For healthcare companies anticipating a possible sale, the most important takeaway is that the sales process record and the antitrust record must be built together. Distressed sellers should cast a wide net at the outset and document the rationale for exclusion of any buyer or type of buyer. Buyers, for their part, should conduct their own diligence on the seller's sales process to determine who was approached, when, and why each candidate fell out before signing.
“Cross Market” Theories of Antitrust Enforcement
Cross-market theories of antitrust harm were another hot topic at the conference. Roughly half of all hospital mergers in the United States involve hospitals that are located far enough away from one another that they would not typically be considered part of the same geographic market from the perspective of patients seeking care or as alternatives for inclusion in a payor’s network. While these cross-market mergers have not historically been a focus of antitrust enforcers, several enforcer and economist panelists observed that, as healthcare prices continue to rise, enforcers are increasingly considering whether cross-market mergers may play a role in reducing competition and increasing prices.
Panelists noted that the FTC has investigated cross-market issues in hospital transactions but to date has not brought an enforcement action under this theory of harm. State enforcer panelists were, however, quick to note that states are taking action in this area. They referenced California imposing conditions on three different hospital mergers in recent years based on cross-market concerns: Cedars-Sinai/Huntington (2020), Acadia/Adventist Health Vallejo (2021), and USC Health System/Methodist (2022). To assuage California’s concerns, the hospitals involved in these mergers agreed to price and conduct conditions intended to address cross-market harm. Among these were commitments that merging hospitals would continue to engage in separate negotiations with payors (with a firewall between the negotiating teams), limit price increases in payor contract renewals for five years, and refrain from “all or nothing” contracting (pressuring or requiring payors to agree to contract with all hospitals in the merging parties’ system, or none at all).

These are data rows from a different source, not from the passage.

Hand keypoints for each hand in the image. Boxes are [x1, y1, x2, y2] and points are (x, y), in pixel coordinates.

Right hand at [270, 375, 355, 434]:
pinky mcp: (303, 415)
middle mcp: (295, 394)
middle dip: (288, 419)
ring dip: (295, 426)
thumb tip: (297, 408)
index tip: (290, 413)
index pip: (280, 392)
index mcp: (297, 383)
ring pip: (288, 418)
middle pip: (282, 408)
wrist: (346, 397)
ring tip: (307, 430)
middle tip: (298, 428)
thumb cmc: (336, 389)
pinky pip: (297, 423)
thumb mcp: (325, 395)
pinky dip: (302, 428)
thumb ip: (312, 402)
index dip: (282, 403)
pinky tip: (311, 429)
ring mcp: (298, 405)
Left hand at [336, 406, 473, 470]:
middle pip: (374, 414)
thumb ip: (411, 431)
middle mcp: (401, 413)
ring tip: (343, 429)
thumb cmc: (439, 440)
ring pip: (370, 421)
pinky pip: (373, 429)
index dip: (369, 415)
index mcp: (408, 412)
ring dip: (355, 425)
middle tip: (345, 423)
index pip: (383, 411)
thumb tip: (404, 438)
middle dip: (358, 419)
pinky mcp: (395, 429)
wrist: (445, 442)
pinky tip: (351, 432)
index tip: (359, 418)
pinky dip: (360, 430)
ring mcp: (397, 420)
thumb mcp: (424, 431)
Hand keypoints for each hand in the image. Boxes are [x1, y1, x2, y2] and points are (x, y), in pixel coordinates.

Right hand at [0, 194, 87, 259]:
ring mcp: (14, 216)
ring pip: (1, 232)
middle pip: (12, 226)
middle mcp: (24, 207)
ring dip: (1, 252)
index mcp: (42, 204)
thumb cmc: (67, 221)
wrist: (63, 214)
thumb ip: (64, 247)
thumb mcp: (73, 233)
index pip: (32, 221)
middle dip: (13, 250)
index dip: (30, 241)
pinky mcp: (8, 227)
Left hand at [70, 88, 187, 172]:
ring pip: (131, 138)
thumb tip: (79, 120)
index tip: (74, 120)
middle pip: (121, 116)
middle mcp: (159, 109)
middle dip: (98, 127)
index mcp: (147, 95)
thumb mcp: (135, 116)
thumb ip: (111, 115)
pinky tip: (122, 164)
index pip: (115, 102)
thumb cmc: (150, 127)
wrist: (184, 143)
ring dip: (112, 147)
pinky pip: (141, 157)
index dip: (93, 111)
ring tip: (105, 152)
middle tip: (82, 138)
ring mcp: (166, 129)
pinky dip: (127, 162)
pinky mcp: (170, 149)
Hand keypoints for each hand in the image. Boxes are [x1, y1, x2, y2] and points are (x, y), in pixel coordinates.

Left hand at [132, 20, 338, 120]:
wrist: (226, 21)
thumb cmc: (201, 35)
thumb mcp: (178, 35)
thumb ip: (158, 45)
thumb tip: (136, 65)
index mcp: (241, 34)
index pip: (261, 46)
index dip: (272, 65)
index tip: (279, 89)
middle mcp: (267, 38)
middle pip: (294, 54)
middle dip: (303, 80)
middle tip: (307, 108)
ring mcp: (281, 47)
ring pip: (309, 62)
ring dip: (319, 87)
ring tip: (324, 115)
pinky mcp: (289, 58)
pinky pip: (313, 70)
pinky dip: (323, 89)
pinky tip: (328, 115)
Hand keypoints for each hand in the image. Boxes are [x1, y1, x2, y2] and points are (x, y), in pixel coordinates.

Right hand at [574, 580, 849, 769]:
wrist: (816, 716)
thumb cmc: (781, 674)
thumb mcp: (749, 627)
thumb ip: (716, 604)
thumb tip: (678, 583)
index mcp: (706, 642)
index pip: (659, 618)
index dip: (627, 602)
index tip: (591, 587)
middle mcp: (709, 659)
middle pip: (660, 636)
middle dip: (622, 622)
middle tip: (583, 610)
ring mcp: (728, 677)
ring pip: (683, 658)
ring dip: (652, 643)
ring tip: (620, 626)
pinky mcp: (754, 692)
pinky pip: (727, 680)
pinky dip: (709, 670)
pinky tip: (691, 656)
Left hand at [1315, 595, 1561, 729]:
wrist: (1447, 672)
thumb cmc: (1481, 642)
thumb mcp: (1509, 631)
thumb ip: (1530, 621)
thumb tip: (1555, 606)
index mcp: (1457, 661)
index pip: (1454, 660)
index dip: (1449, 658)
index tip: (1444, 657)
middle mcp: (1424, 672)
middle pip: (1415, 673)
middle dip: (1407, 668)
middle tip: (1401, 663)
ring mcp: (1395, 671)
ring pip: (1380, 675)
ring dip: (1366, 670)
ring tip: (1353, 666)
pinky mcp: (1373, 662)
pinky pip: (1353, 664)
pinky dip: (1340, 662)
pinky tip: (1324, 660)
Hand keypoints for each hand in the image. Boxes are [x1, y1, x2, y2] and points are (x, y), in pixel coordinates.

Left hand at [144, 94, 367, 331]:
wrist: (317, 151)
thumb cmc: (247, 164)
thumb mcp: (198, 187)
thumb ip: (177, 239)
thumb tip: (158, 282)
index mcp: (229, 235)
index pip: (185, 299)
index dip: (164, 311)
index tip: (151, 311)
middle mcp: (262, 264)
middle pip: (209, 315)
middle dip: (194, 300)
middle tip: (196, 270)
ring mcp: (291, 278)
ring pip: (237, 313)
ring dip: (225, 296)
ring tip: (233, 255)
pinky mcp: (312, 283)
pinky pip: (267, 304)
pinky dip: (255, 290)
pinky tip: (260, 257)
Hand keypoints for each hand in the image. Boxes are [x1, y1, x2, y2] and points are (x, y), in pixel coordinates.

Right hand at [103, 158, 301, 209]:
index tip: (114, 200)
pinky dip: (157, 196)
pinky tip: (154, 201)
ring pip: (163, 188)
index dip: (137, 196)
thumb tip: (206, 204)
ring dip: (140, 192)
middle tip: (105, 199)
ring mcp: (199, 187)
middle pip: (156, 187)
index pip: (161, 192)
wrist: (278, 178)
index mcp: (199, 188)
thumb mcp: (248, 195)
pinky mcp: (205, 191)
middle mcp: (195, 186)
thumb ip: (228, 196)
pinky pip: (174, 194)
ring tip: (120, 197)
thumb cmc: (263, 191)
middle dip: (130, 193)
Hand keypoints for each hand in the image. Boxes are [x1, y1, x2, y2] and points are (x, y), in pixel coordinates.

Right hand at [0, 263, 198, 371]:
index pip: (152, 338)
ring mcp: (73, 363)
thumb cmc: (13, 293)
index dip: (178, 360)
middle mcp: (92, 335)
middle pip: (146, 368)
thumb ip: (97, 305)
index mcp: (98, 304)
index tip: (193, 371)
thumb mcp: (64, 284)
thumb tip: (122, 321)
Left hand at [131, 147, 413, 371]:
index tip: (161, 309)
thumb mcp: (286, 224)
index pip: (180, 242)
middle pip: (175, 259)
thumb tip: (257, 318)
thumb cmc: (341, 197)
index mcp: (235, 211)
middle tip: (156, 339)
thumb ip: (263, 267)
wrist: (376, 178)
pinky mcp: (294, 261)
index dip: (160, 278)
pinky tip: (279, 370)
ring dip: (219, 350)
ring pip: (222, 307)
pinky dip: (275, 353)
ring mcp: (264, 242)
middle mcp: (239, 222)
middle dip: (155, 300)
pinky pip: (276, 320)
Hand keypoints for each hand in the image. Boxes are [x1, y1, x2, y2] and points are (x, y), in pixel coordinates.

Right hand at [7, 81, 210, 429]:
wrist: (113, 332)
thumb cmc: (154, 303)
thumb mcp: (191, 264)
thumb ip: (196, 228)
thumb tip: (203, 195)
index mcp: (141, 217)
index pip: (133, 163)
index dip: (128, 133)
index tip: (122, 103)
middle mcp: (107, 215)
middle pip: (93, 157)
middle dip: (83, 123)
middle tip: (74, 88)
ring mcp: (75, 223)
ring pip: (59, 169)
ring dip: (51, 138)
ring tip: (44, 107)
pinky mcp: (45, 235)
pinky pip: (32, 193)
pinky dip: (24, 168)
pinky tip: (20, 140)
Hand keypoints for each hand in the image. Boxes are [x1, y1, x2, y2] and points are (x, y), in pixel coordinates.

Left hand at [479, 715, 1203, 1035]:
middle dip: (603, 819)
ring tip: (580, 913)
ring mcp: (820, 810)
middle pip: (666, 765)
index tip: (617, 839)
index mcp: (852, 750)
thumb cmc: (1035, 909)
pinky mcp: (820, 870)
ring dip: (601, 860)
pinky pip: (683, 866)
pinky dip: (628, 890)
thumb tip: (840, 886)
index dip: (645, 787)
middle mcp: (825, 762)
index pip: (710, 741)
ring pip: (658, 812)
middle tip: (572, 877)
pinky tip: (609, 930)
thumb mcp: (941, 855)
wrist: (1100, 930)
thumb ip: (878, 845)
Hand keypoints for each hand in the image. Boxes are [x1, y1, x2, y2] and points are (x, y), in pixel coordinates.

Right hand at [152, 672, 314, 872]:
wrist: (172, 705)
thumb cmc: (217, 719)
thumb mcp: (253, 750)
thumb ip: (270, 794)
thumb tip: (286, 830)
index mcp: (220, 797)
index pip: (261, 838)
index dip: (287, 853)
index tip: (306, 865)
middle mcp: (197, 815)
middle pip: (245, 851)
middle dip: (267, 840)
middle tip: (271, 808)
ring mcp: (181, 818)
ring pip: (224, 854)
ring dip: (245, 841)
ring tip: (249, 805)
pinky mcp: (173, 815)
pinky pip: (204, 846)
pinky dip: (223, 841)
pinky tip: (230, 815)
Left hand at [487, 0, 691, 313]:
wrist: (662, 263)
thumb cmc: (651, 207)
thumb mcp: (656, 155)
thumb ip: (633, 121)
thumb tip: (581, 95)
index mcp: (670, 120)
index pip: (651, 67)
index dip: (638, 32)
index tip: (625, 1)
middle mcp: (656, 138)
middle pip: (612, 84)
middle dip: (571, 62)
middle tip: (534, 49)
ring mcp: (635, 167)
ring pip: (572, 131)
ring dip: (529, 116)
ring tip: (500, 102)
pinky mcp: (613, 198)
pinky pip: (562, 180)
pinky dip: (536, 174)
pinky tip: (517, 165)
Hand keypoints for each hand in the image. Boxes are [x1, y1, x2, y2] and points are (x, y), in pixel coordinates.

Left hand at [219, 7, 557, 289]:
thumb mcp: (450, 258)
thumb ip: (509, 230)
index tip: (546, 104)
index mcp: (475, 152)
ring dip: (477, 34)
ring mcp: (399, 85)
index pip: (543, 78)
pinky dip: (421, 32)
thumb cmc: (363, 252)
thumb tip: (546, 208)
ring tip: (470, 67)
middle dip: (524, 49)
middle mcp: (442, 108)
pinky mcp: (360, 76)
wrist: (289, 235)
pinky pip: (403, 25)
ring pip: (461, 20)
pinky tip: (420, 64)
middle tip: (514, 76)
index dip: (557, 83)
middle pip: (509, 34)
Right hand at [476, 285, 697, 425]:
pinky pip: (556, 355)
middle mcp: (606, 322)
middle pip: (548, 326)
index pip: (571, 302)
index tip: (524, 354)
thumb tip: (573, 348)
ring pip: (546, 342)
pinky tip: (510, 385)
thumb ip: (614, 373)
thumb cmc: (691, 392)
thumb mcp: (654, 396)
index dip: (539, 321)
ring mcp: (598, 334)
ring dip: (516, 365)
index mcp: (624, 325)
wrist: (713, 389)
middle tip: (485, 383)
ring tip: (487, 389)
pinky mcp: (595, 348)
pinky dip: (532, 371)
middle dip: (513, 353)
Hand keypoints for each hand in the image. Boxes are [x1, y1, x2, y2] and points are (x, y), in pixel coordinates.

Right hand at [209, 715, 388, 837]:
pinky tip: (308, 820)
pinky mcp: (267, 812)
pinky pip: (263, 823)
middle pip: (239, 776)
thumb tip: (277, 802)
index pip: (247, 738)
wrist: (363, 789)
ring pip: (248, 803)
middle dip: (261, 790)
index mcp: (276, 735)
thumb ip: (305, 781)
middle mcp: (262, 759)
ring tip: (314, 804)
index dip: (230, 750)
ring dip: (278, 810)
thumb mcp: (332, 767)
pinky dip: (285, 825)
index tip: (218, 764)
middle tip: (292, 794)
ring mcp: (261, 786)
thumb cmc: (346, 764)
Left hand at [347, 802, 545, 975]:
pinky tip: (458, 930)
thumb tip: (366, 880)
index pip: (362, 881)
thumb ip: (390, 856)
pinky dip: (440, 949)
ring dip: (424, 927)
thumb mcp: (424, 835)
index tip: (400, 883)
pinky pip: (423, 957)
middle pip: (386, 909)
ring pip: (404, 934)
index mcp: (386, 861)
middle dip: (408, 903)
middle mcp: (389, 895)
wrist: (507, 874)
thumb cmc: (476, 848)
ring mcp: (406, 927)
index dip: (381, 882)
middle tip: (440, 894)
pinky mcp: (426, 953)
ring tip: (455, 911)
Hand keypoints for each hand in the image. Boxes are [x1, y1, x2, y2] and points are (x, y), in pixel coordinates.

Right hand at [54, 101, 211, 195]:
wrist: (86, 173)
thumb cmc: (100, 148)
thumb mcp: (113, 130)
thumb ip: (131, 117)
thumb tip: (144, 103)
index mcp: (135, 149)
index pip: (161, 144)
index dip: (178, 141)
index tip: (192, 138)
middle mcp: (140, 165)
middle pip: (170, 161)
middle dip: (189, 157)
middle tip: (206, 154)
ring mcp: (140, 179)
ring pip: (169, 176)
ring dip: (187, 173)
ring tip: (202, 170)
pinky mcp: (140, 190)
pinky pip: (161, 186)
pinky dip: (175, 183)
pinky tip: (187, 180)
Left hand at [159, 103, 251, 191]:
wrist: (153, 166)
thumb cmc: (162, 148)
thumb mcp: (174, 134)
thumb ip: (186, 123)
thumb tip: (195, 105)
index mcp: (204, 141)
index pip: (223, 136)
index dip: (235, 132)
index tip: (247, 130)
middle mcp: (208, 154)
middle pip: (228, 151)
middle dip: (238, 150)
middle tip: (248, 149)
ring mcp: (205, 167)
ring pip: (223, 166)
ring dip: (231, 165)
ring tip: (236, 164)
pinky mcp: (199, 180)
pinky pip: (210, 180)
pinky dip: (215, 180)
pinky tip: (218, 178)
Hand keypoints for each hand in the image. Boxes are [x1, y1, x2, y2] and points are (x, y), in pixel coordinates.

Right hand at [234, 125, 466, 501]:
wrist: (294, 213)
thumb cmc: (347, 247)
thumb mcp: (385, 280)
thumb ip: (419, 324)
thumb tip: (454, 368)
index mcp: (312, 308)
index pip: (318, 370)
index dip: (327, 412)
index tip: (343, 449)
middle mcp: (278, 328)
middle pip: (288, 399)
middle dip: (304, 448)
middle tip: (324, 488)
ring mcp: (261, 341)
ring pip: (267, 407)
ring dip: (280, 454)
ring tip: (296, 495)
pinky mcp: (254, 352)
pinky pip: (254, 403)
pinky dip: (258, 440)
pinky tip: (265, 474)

Panelists also flagged that Oregon recently conducted a months-long review of a healthcare transaction even though there were no overlaps between the merging parties in the state given the buyer had no presence there. Given rising healthcare costs continue to be a key issue for voters, state enforcer panelists suggested that they will continue to take a close look at cross-market healthcare mergers. While neither DOJ nor the FTC has so far pursued a cross-market enforcement action, they would likely be open to doing so if presented with the right set of facts. The takeaway for healthcare companies is that absence of a traditional geographic overlap may not be enough to escape scrutiny.